### AVAILABLE DATA
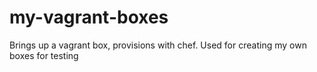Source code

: my-vagrant-boxes
================

Brings up a vagrant box, provisions with chef. Used for creating my own boxes for testing
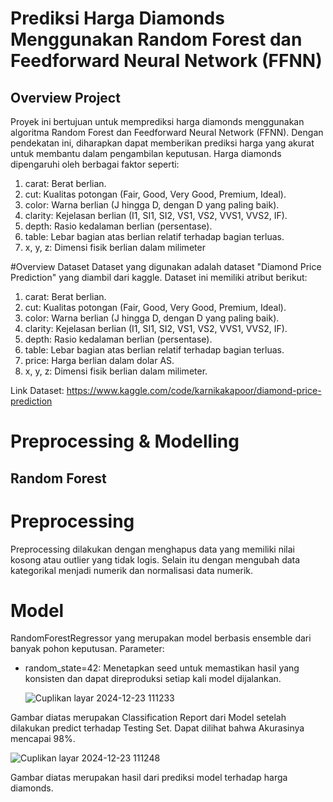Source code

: # Prediksi Harga Diamonds Menggunakan Random Forest dan Feedforward Neural Network (FFNN)
## Overview Project
Proyek ini bertujuan untuk memprediksi harga diamonds menggunakan algoritma Random Forest dan Feedforward Neural Network (FFNN). Dengan pendekatan ini, diharapkan dapat memberikan prediksi harga yang akurat untuk membantu dalam pengambilan keputusan. Harga diamonds dipengaruhi oleh berbagai faktor seperti:
1. carat: Berat berlian.
2. cut: Kualitas potongan (Fair, Good, Very Good, Premium, Ideal).
3. color: Warna berlian (J hingga D, dengan D yang paling baik).
4. clarity: Kejelasan berlian (I1, SI1, SI2, VS1, VS2, VVS1, VVS2, IF).
5. depth: Rasio kedalaman berlian (persentase).
6. table: Lebar bagian atas berlian relatif terhadap bagian terluas.
7. x, y, z: Dimensi fisik berlian dalam milimeter

#Overview Dataset
Dataset yang digunakan adalah dataset "Diamond Price Prediction" yang diambil dari kaggle. Dataset ini memiliki atribut berikut:
1. carat: Berat berlian.
2. cut: Kualitas potongan (Fair, Good, Very Good, Premium, Ideal).
3. color: Warna berlian (J hingga D, dengan D yang paling baik).
4. clarity: Kejelasan berlian (I1, SI1, SI2, VS1, VS2, VVS1, VVS2, IF).
5. depth: Rasio kedalaman berlian (persentase).
6. table: Lebar bagian atas berlian relatif terhadap bagian terluas.
7. price: Harga berlian dalam dolar AS.
8. x, y, z: Dimensi fisik berlian dalam milimeter.

Link Dataset: https://www.kaggle.com/code/karnikakapoor/diamond-price-prediction

# Preprocessing & Modelling
## Random Forest
# Preprocessing
Preprocessing dilakukan dengan menghapus data yang memiliki nilai kosong atau outlier yang tidak logis. Selain itu dengan mengubah data kategorikal menjadi numerik dan normalisasi data numerik.

# Model
RandomForestRegressor yang merupakan model berbasis ensemble dari banyak pohon keputusan.
Parameter:
- random_state=42: Menetapkan seed untuk memastikan hasil yang konsisten dan dapat direproduksi setiap kali model dijalankan.

  ![Cuplikan layar 2024-12-23 111233](https://github.com/user-attachments/assets/9e8795b6-56d3-4498-b8aa-44bb753a1ebd)

Gambar diatas merupakan Classification Report dari Model setelah dilakukan predict terhadap Testing Set. Dapat dilihat bahwa Akurasinya mencapai 98%.

![Cuplikan layar 2024-12-23 111248](https://github.com/user-attachments/assets/110bccc3-640a-4ee7-95a5-dfcc51d0971a)

Gambar diatas merupakan hasil dari prediksi model terhadap harga diamonds.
######
This task needs one value: the number of lines in the material above that contain the word "keputusan".

RESPONSE BOX: 2